Essentially, when you take something that you believe will help, whether or not it has any actual effects on your body, you have a good chance of feeling better. The body sees the belief and converts it into actual results.

Which is why any new drug has to go through thorough testing to make sure any effects are actually real and not just the placebo effect. Usual method is to find a few thousand people with the condition the drug is supposed to help and give half of them the drug and the other half an inert version of the capsule that looks identical, usually a sugar pill. Most people will have some change, others none, but that’s in both groups. And the drug will only be approved if it produces noticeably better results than the placebo grants, without too many negative side effects.

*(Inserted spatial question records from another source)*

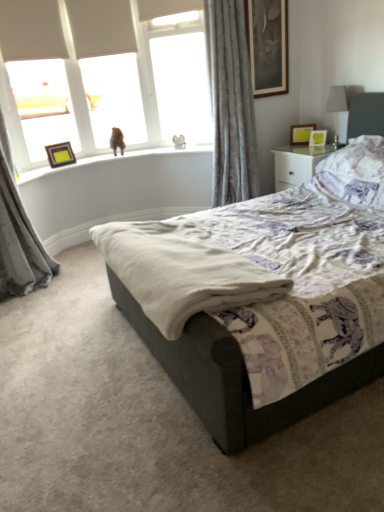
Locate an element on the screen. This screenshot has width=384, height=512. white glossy nightstand at upper right is located at coordinates [x=298, y=163].

Describe the element at coordinates (43, 105) in the screenshot. I see `matte white frame at upper left` at that location.

Locate an element on the screen. The image size is (384, 512). matte yellow picture frame at upper right, marked as the first picture frame in a right-to-left arrangement is located at coordinates (318, 138).

Describe the element at coordinates (318, 138) in the screenshot. I see `matte yellow picture frame at upper right, marked as the first picture frame in a right-to-left arrangement` at that location.

Locate an element on the screen. white glossy nightstand at upper right is located at coordinates (298, 163).

Is matte black picture frame at upper left, the 4th picture frame in the right-to-left sequence, thinner than matte yellow picture frame at upper right, marked as the first picture frame in a right-to-left arrangement?

Incorrect, the width of matte black picture frame at upper left, the 4th picture frame in the right-to-left sequence, is not less than that of matte yellow picture frame at upper right, marked as the first picture frame in a right-to-left arrangement.

From the image's perspective, which one is positioned lower, matte black picture frame at upper left, placed as the 4th picture frame when sorted from top to bottom, or matte yellow picture frame at upper right, the 4th picture frame from the left?

From the image's view, matte black picture frame at upper left, placed as the 4th picture frame when sorted from top to bottom, is below.

Based on the photo, which is farther from the camera, [49,158] or [312,145]?

The point [49,158] is farther from the camera.

In the scene shown: Which object is further away from the camera, gray velvet curtain at upper right, arranged as the 1th curtain when viewed from the right, or matte black picture frame at upper left, the 4th picture frame in the right-to-left sequence?

matte black picture frame at upper left, the 4th picture frame in the right-to-left sequence, is more distant.

Does gray velvet curtain at upper right, which ranks as the second curtain in left-to-right order, contain matte black picture frame at upper left, the 4th picture frame in the right-to-left sequence?

No, matte black picture frame at upper left, the 4th picture frame in the right-to-left sequence, is not surrounded by gray velvet curtain at upper right, which ranks as the second curtain in left-to-right order.

Between gray velvet curtain at upper right, which ranks as the second curtain in left-to-right order, and matte black picture frame at upper left, placed as the 4th picture frame when sorted from top to bottom, which one has more height?

With more height is gray velvet curtain at upper right, which ranks as the second curtain in left-to-right order.

Considering the relative sizes of gray velvet curtain at upper right, arranged as the 1th curtain when viewed from the right, and matte black picture frame at upper left, the 4th picture frame in the right-to-left sequence, in the image provided, is gray velvet curtain at upper right, arranged as the 1th curtain when viewed from the right, thinner than matte black picture frame at upper left, the 4th picture frame in the right-to-left sequence,?

Incorrect, the width of gray velvet curtain at upper right, arranged as the 1th curtain when viewed from the right, is not less than that of matte black picture frame at upper left, the 4th picture frame in the right-to-left sequence.

From the image's perspective, would you say wooden-framed picture at upper right, which is the second picture frame from left to right, is shown under white plastic window screen at upper center?

Actually, wooden-framed picture at upper right, which is the second picture frame from left to right, appears above white plastic window screen at upper center in the image.

At what (x,y) coordinates should I click in order to perform the action: click on picture frame in front of the white plastic window screen at upper center. Please return your answer as a coordinate pair (x, y). The width and height of the screenshot is (384, 512). Looking at the image, I should click on (267, 45).

Does wooden-framed picture at upper right, which is the second picture frame from left to right, come in front of white plastic window screen at upper center?

Yes, it is.

In terms of height, does wooden-framed picture at upper right, which is the second picture frame from left to right, look taller or shorter compared to white plastic window screen at upper center?

In the image, wooden-framed picture at upper right, which is the second picture frame from left to right, appears to be shorter than white plastic window screen at upper center.

How distant is matte yellow picture frame at upper right, arranged as the third picture frame when viewed from the left, from beige cotton blanket at center?

matte yellow picture frame at upper right, arranged as the third picture frame when viewed from the left, and beige cotton blanket at center are 2.08 meters apart from each other.

Is matte yellow picture frame at upper right, positioned as the 2th picture frame in top-to-bottom order, facing away from beige cotton blanket at center?

No, matte yellow picture frame at upper right, positioned as the 2th picture frame in top-to-bottom order,'s orientation is not away from beige cotton blanket at center.

Would you consider matte yellow picture frame at upper right, the third picture frame in the bottom-to-top sequence, to be distant from beige cotton blanket at center?

Yes, matte yellow picture frame at upper right, the third picture frame in the bottom-to-top sequence, and beige cotton blanket at center are located far from each other.

Between matte yellow picture frame at upper right, arranged as the third picture frame when viewed from the left, and beige cotton blanket at center, which one has larger width?

beige cotton blanket at center.

Which is more to the right, wooden-framed picture at upper right, which is the second picture frame from left to right, or beige cotton blanket at center?

wooden-framed picture at upper right, which is the second picture frame from left to right.

Can you confirm if wooden-framed picture at upper right, marked as the 4th picture frame in a bottom-to-top arrangement, is smaller than beige cotton blanket at center?

Indeed, wooden-framed picture at upper right, marked as the 4th picture frame in a bottom-to-top arrangement, has a smaller size compared to beige cotton blanket at center.

From the image's perspective, is wooden-framed picture at upper right, positioned as the 1th picture frame in top-to-bottom order, located above or below beige cotton blanket at center?

From the image's perspective, wooden-framed picture at upper right, positioned as the 1th picture frame in top-to-bottom order, appears above beige cotton blanket at center.

Based on the photo, from a real-world perspective, which is physically below, wooden-framed picture at upper right, marked as the 4th picture frame in a bottom-to-top arrangement, or beige cotton blanket at center?

In real-world perspective, beige cotton blanket at center is lower.

In the scene shown: Is matte yellow picture frame at upper right, marked as the first picture frame in a right-to-left arrangement, located outside wooden-framed picture at upper right, marked as the 4th picture frame in a bottom-to-top arrangement?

And what’s worse is, as human society gets more and more attached to the idea of pills curing all their ills, the placebo effect is getting stronger. It’s getting tougher and tougher (and thus far more expensive) for a pill in testing to beat the sugar pill. And old drugs that had major effects in the past, like Prozac, are failing to beat the sugar pills in new tests.

So all told, I suppose taking echinacea won’t hurt, and it might just help. It just won’t be doing it on it’s own, but through the tricky paths of the placebo effect. So if you want to spend your money on it, go ahead. It’s your money.